NEW YORK: The permanent successor to controversial Jack Warner as president of the Central and North American Confederation will be voted in by a CONCACAF Congress scheduled for May 23 in Budapest.
CONCACAF frequently schedules its meetings in and around the annual FIFA Congress which is being staged over the succeeding two days then in the Hungarian capital.
Warner, Minister of Works in the Trinidad & Tobago government, had been due to continue as CONCACAF president until 2015. He had been re-elected unopposed last year for a sixth term.
However, he resigned months later and walked away from football rather than defend himself against bribery-linked allegations, which he denied, before the FIFA Ethics Committee.

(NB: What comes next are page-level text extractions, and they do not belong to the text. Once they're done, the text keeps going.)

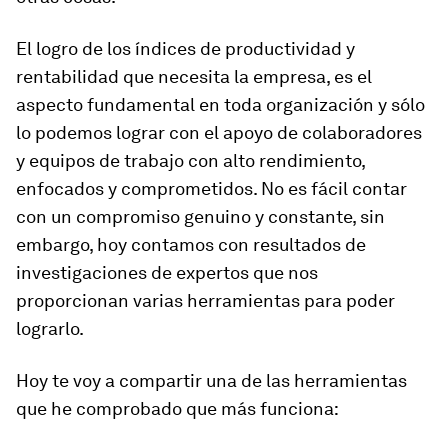
El logro de los índices de productividad y
rentabilidad que necesita la empresa, es el
aspecto fundamental en toda organización y sólo
lo podemos lograr con el apoyo de colaboradores
y equipos de trabajo con alto rendimiento,
enfocados y comprometidos. No es fácil contar
con un compromiso genuino y constante, sin
embargo, hoy contamos con resultados de
investigaciones de expertos que nos
proporcionan varias herramientas para poder
lograrlo.
Hoy te voy a compartir una de las herramientas
que he comprobado que más funciona: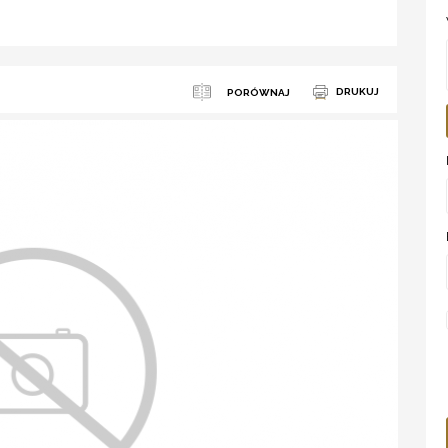
DRUKUJ
PORÓWNAJ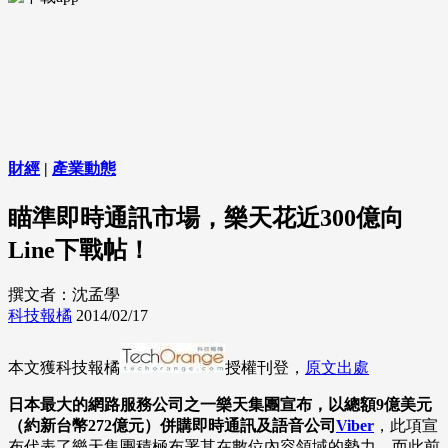
財經
|
產業動態
瞄準即時通訊市場，樂天花近300億向
Line下戰帖！
撰文者：沈孟學
科技報橘
2014/02/17
本文獲科技報橘
授權刊登，
原文出處
日本最大的網路服務公司之一樂天集團宣布，以總額9億美元
（約新台幣272億元）併購即時通訊及語音公司
Viber
，此項宣
布代表了樂天集團積極布署其在數位內容領域的勢力，而此前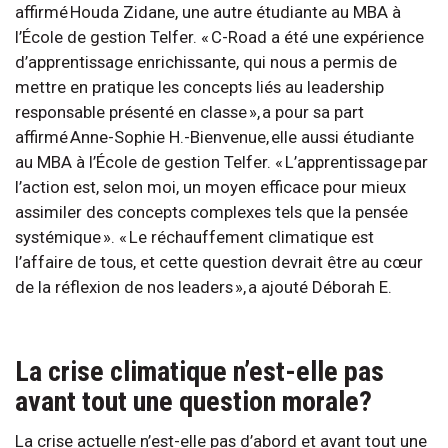
affirmé Houda Zidane, une autre étudiante au MBA à
l’École de gestion Telfer. « C-Road a été une expérience
d’apprentissage enrichissante, qui nous a permis de
mettre en pratique les concepts liés au leadership
responsable présenté en classe », a pour sa part
affirmé Anne-Sophie H.-Bienvenue, elle aussi étudiante
au MBA à l’École de gestion Telfer. « L’apprentissage par
l’action est, selon moi, un moyen efficace pour mieux
assimiler des concepts complexes tels que la pensée
systémique ». « Le réchauffement climatique est
l’affaire de tous, et cette question devrait être au cœur
de la réflexion de nos leaders », a ajouté Déborah E.
La crise climatique n’est-elle pas
avant tout une question morale?
La crise actuelle n’est-elle pas d’abord et avant tout une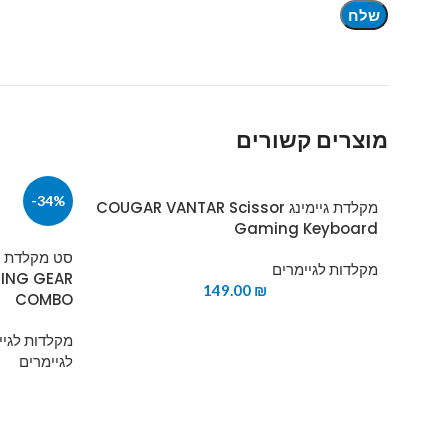
מוצרים קשורים
-34%
מקלדת גיימינג COUGAR VANTAR Scissor
Gaming Keyboard
מקלדות לגיימרים
MING GEAR
149.00
₪
COMBO
מקלדות לגיי
לגיימרים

Alfredo Hawit of Honduras is current acting president of CONCACAF which is not the only body which needs to replace Warner as president. So does the Caribbean Football Union. Many of its other leading officials received short bans or fines from FIFA for their involvement in events following a conference in Port of Spain last May when Qatari Mohamed Bin Hammam was pursuing, in vain, the FIFA presidency.
The ‘whistle-blower,’ FIFA exco member Chuck Blazer, stepped down as general secretary of CONCACAF last December.
Warner has since become embroiled in further controversy over a total of $750,000 provided by both FIFA and the South Korean federation towards aid work in Haiti after the 2010 earthquake there.
He has stated an intention to sue the Trinidad Express newspaper and journalist Lasana Liburd for allegations that very little of the money ever reached the Haiti federation.
The FHF president, Yves Jean-Bart, has claimed his organisation received only $60,000.